Dentro de la socialdemocracia se convertirá en aliado fundamental de Lenin y será, consecuentemente, uno de los fundadores del bolchevismo, siendo en su interior tan importante como aquél. De papel destacado en la Revolución de 1905, saldrá de ella con posiciones que Lenin caracterizará como ultraizquierdistas. Su grupo pasará a llamarse “otzovista” (“ultimatista”) por exigir el retiro de los diputados socialdemócratas de la Duma, y con él disputará la dirección de Lenin. El partido se romperá en 1908, guardando Bogdánov por un momento la mayoría. Sin embargo, su facción será expulsada por los leninistas al año siguiente. A partir de allí, se concentrará en la organización de escuelas de formación de cuadros, apoyado por Gorki, en Italia. El núcleo de su concepción ahora se encuentra en el problema del papel de la conciencia en el proceso revolucionario. Un grupo importante de dirigentes bolcheviques lo acompaña en la experiencia (Pokrovski, Lunatcharski, Gastev, Kollontai, etc.) e incluso personalidades sueltas del mundillo socialdemócrata europeo (Trotsky, por ejemplo), mientras otras se abstienen para no entrar en la rencilla interna rusa (Kautsky, Luxemburgo).

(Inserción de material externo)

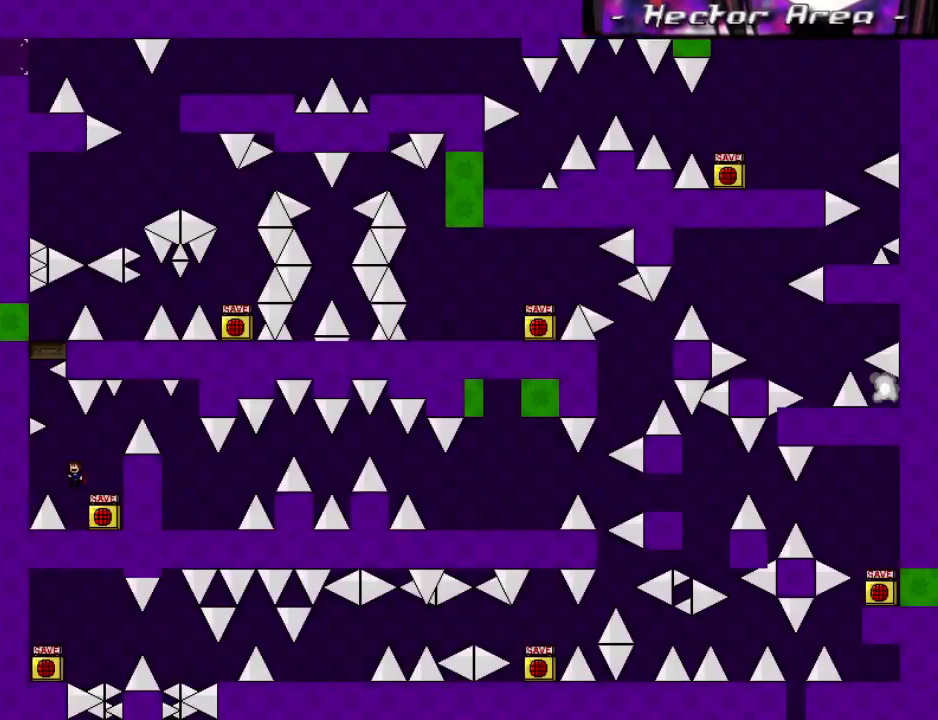
{"keys": ["left"], "events": [[40, "left", "up"], [180, "left", "down"], [200, "shift", "up"], [240, "shift", "down"], [480, "shift", "up"]]}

Poco dura esta etapa: en 1914 rompe con los otzovistas y retorna a Rusia, enlistándose como médico en la guerra que acaba de empezar. Con la revolución en marcha, Bogdánov es uno de los impulsores, junto con varios vperistas (por VPeriod o Adelante, el periódico de los ultimatistas) de su último experimento político, el Proletkult u Organización de Cultura Proletaria. De un éxito arrollador en sus comienzos, el Proletkult se transformará en un obstáculo político para la dirección leninista, al punto que Lenin utilizará en su contra a sus mejores hombres (como Trotsky) y se empeñará él mismo en su combate. Tardará un par de años en estrangularlo, forzando a Bogdánov a recluirse en sus estudios filosóficos y científicos, no sin antes ser detenido durante semanas por la Cheka en 1923, acusado de ser el inspirador de la creciente oposición que se amontona a la izquierda de la dirección bolchevique.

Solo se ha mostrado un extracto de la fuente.